───── RECORDS PROVIDED ─────

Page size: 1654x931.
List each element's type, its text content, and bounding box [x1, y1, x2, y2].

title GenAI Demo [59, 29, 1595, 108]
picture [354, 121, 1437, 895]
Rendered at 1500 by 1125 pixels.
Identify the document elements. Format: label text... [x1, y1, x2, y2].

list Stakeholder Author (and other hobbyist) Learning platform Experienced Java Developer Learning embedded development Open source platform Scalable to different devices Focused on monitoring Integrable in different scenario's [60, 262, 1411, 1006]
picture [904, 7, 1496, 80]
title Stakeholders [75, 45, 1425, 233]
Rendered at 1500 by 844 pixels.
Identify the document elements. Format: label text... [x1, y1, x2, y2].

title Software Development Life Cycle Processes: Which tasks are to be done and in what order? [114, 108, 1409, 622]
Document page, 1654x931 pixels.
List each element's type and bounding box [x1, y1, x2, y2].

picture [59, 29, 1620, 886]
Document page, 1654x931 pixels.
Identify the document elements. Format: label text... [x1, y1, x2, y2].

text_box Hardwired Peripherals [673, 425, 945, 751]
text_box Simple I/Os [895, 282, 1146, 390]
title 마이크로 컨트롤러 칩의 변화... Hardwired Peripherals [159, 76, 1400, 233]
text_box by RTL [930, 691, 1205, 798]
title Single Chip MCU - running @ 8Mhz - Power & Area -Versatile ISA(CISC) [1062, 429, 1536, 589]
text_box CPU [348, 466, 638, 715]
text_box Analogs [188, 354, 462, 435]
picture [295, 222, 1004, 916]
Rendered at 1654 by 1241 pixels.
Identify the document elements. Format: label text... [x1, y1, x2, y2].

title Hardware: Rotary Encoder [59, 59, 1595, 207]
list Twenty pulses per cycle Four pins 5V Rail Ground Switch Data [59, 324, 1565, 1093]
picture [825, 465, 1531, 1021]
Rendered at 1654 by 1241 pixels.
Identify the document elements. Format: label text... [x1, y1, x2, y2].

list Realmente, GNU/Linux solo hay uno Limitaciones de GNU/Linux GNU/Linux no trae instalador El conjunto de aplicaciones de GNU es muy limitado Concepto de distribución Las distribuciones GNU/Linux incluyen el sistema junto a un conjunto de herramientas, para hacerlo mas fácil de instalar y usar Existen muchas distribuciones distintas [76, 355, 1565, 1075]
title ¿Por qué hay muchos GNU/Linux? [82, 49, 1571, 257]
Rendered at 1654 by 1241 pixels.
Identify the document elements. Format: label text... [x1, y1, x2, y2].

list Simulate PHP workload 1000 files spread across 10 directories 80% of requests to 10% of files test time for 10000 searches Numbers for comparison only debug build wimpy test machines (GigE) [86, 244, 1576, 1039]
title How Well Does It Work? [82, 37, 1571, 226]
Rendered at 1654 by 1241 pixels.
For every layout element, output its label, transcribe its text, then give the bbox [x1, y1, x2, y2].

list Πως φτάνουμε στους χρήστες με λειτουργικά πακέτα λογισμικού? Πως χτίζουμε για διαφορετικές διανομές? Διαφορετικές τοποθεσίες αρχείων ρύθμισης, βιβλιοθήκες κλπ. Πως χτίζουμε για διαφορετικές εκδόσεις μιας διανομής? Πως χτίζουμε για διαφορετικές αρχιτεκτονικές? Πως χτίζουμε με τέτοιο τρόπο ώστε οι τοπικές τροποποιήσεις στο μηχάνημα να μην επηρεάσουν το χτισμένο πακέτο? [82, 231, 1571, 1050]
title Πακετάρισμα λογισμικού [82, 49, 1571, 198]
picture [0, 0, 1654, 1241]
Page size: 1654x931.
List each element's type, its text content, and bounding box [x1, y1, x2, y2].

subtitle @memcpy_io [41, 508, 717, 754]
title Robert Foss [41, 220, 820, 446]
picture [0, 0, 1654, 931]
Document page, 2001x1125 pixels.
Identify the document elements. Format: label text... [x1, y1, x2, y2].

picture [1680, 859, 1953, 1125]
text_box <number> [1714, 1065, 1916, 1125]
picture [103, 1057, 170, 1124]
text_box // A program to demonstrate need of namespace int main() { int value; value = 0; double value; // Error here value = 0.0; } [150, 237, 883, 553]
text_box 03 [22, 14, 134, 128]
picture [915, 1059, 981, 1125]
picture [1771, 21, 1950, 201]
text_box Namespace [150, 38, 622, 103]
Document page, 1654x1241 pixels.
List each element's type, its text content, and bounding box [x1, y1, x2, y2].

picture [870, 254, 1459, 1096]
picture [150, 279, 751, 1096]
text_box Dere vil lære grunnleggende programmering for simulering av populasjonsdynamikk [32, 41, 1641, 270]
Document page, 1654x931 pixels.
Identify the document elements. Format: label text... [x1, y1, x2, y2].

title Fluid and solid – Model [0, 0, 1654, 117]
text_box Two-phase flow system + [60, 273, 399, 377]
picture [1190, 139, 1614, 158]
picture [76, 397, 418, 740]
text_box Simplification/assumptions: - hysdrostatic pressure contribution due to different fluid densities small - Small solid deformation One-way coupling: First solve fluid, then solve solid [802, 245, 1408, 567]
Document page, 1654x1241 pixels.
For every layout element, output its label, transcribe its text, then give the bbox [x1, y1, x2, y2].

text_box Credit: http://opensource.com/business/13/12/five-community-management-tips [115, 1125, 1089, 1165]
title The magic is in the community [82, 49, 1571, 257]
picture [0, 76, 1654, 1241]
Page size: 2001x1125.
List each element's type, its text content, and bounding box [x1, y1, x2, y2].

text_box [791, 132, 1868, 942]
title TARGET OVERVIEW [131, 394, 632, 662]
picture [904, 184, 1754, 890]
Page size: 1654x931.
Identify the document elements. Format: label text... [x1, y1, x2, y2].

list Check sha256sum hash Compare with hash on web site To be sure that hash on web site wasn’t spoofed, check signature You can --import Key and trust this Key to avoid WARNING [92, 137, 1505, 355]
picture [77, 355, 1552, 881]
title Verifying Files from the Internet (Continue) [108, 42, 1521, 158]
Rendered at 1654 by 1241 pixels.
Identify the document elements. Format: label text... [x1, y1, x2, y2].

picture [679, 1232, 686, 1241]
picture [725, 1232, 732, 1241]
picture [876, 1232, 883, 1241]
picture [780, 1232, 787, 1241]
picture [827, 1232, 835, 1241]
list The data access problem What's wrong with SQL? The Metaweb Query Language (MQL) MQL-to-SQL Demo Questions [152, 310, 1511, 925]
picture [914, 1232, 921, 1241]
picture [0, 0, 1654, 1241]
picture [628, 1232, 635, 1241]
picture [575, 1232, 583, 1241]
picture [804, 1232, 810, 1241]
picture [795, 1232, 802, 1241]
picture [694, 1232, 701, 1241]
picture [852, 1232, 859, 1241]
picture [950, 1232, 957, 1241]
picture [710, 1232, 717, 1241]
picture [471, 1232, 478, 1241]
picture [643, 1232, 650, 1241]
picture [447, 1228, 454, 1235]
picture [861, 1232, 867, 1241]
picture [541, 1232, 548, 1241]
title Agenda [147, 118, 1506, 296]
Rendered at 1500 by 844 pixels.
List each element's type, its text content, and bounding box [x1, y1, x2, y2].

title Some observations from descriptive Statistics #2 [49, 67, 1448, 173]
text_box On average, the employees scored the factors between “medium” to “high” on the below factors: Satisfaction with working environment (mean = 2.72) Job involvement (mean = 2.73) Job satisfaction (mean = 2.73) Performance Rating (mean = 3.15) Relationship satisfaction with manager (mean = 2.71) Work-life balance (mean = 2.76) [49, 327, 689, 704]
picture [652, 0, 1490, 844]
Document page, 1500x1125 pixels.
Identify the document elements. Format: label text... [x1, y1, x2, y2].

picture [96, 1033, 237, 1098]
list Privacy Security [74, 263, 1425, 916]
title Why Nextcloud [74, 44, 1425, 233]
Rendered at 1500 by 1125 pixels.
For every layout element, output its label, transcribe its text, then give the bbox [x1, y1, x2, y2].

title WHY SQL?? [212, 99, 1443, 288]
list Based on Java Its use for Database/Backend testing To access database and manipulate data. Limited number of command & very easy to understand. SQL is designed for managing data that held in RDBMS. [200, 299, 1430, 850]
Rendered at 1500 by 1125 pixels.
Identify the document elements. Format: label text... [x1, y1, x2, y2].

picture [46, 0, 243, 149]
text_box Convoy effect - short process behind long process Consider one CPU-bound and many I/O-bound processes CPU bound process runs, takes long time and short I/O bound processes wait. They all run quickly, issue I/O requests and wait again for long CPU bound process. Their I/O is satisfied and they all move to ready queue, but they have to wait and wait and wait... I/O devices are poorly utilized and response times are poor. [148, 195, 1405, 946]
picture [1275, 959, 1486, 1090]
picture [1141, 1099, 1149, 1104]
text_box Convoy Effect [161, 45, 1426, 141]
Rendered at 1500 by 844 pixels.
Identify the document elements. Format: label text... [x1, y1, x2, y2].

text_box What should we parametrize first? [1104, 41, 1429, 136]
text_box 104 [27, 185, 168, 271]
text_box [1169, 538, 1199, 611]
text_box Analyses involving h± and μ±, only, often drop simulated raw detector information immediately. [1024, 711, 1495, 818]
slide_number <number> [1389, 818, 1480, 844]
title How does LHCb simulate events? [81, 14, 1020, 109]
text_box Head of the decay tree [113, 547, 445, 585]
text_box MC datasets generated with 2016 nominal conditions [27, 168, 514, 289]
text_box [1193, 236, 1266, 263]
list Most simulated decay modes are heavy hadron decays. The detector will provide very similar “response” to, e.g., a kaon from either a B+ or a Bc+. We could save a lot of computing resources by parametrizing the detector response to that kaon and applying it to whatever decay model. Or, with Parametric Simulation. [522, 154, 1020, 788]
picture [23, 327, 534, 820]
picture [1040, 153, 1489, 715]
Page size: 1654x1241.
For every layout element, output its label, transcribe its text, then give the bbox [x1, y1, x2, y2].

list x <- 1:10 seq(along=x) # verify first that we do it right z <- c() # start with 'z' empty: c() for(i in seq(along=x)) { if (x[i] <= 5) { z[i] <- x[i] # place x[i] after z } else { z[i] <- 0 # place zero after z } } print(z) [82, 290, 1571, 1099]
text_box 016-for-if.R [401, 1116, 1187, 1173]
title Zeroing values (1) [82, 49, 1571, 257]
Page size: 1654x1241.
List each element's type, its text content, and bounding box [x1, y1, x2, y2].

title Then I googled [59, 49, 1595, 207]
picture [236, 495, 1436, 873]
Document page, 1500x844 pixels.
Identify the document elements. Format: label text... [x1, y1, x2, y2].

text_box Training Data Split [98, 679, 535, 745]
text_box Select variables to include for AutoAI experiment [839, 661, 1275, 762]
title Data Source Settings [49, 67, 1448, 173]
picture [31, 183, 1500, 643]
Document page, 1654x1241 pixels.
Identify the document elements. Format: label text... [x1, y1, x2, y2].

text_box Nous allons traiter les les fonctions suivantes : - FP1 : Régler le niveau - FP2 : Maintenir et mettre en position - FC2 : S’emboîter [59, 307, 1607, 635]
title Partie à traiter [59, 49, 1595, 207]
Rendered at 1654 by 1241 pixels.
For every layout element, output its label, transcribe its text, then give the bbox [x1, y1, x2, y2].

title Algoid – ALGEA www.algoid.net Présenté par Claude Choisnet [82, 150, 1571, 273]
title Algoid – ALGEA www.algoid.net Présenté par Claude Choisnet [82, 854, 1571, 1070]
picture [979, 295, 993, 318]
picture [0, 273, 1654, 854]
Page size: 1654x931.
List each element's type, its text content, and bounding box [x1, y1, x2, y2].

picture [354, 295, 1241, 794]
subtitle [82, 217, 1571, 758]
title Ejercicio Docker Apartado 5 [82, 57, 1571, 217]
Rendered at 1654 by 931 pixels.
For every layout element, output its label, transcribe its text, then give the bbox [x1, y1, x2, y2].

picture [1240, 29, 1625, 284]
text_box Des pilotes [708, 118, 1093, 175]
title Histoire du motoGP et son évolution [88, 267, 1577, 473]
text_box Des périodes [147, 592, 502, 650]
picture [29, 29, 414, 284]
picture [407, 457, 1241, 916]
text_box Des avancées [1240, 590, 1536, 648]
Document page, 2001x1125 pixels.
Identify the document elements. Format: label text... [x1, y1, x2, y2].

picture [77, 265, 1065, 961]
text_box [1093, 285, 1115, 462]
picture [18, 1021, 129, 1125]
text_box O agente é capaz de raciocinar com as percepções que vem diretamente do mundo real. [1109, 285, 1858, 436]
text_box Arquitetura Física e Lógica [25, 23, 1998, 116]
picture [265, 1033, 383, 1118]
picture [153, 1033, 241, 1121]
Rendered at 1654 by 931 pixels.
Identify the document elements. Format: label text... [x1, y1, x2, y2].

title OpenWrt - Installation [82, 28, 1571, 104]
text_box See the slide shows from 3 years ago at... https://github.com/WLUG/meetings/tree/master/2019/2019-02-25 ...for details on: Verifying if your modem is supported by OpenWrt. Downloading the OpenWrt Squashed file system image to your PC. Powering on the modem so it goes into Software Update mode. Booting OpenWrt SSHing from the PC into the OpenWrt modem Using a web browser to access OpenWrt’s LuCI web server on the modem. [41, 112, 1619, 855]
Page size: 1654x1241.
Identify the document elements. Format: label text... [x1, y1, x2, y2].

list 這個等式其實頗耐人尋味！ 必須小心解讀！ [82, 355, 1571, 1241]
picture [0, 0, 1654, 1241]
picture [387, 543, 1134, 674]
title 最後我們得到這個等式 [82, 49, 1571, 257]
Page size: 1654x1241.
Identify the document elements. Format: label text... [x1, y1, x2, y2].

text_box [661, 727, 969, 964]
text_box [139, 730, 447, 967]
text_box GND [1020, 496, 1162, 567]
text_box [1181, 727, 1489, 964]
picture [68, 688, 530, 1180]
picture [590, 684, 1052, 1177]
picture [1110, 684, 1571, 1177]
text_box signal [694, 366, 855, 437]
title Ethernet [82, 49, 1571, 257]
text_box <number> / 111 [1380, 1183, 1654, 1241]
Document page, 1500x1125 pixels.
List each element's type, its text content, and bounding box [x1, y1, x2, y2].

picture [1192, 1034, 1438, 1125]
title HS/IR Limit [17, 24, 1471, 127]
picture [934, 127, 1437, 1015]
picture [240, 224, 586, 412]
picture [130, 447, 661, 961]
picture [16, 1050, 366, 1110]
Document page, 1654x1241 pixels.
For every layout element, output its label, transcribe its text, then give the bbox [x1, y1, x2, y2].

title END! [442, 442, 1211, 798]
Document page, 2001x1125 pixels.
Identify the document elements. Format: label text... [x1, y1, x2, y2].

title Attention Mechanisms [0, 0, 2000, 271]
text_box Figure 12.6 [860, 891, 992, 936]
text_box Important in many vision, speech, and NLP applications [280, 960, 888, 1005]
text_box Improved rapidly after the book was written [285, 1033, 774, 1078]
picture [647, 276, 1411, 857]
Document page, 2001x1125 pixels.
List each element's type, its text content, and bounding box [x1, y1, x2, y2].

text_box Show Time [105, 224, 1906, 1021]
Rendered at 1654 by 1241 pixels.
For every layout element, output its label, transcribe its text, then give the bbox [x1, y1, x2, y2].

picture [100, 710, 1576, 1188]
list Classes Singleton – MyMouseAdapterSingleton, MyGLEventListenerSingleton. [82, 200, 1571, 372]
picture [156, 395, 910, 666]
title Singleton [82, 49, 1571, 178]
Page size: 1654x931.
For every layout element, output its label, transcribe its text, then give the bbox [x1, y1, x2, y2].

─────

## SHORT PROBLEM
Copy out the entries word for word, from the first line through the line holding "picture [295, 222, 1004, 916]", including that line.

## ANSWER BELOW
Page size: 1654x931.
List each element's type, its text content, and bounding box [x1, y1, x2, y2].

title GenAI Demo [59, 29, 1595, 108]
picture [354, 121, 1437, 895]
Rendered at 1500 by 1125 pixels.
Identify the document elements. Format: label text... [x1, y1, x2, y2].

list Stakeholder Author (and other hobbyist) Learning platform Experienced Java Developer Learning embedded development Open source platform Scalable to different devices Focused on monitoring Integrable in different scenario's [60, 262, 1411, 1006]
picture [904, 7, 1496, 80]
title Stakeholders [75, 45, 1425, 233]
Rendered at 1500 by 844 pixels.
Identify the document elements. Format: label text... [x1, y1, x2, y2].

title Software Development Life Cycle Processes: Which tasks are to be done and in what order? [114, 108, 1409, 622]
Document page, 1654x931 pixels.
List each element's type and bounding box [x1, y1, x2, y2].

picture [59, 29, 1620, 886]
Document page, 1654x931 pixels.
Identify the document elements. Format: label text... [x1, y1, x2, y2].

text_box Hardwired Peripherals [673, 425, 945, 751]
text_box Simple I/Os [895, 282, 1146, 390]
title 마이크로 컨트롤러 칩의 변화... Hardwired Peripherals [159, 76, 1400, 233]
text_box by RTL [930, 691, 1205, 798]
title Single Chip MCU - running @ 8Mhz - Power & Area -Versatile ISA(CISC) [1062, 429, 1536, 589]
text_box CPU [348, 466, 638, 715]
text_box Analogs [188, 354, 462, 435]
picture [295, 222, 1004, 916]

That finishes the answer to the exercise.